(Goal of the exercise):
The lines to find are those in the entries that hold the word "from"; copy every one of them.

(Records shown):

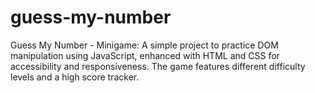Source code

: # guess-my-number
Guess My Number - Minigame: A simple project to practice DOM manipulation using JavaScript, enhanced with HTML and CSS for accessibility and responsiveness. The game features different difficulty levels and a high score tracker.
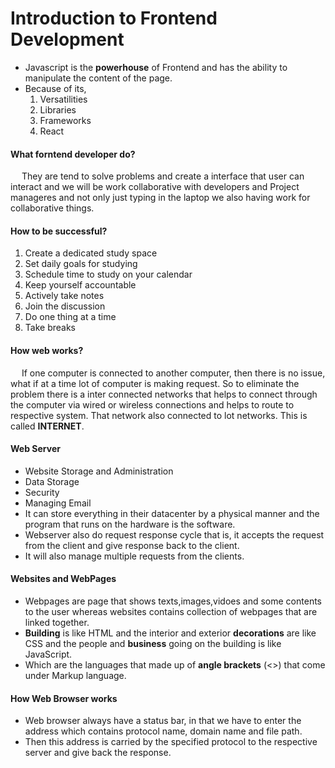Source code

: # Introduction to Frontend Development
* Javascript is the **powerhouse** of Frontend and has the ability to manipulate the content of the page.
* Because of its,
    1. Versatilities
    2. Libraries
    3. Frameworks
    4. React
#### What forntend developer do?
   &emsp; They are tend to solve problems and create a interface that user can interact and we will be work collaborative with developers and Project manageres and not only just typing in the laptop we also having work for collaborative things.
#### How to be successful?
1. Create a dedicated study space 
2. Set daily goals for studying 
3. Schedule time to study on your calendar 
4. Keep yourself accountable 
5. Actively take notes 
6. Join the discussion 
7. Do one thing at a time 
8. Take breaks 
#### How web works?
&emsp; If one computer is connected to another computer, then there is no issue, what if at a time lot of computer is making request. So to eliminate the problem there is a inter connected networks that helps to connect through the computer via wired or wireless connections and helps to route to respective system. That network also connected to lot networks. This is called **INTERNET**.
#### Web Server
* Website Storage and Administration
* Data Storage
* Security
* Managing Email
* It can store everything in their datacenter by a physical manner and the program that runs on the hardware is the software.
* Webserver also do request response cycle that is, it accepts the request from the client and give response back to the client.
* It will also manage multiple requests from the clients.
#### Websites and WebPages
* Webpages are page that shows texts,images,vidoes and some contents to the user whereas websites contains collection of webpages that are linked together.
* **Building** is like HTML and the interior and exterior **decorations** are like CSS and the people and **business** going on the building is like JavaScript.
* Which are the languages that made up of **angle brackets** (<>) that come under Markup language.
#### How Web Browser works
* Web browser always have a status bar, in that we have to enter the address which contains protocol name, domain name and file path.
* Then this address is carried by the specified protocol to the respective server and give back the response.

(Answer to the exercise):
* Webserver also do request response cycle that is, it accepts the request from the client and give response back to the client.
* It will also manage multiple requests from the clients.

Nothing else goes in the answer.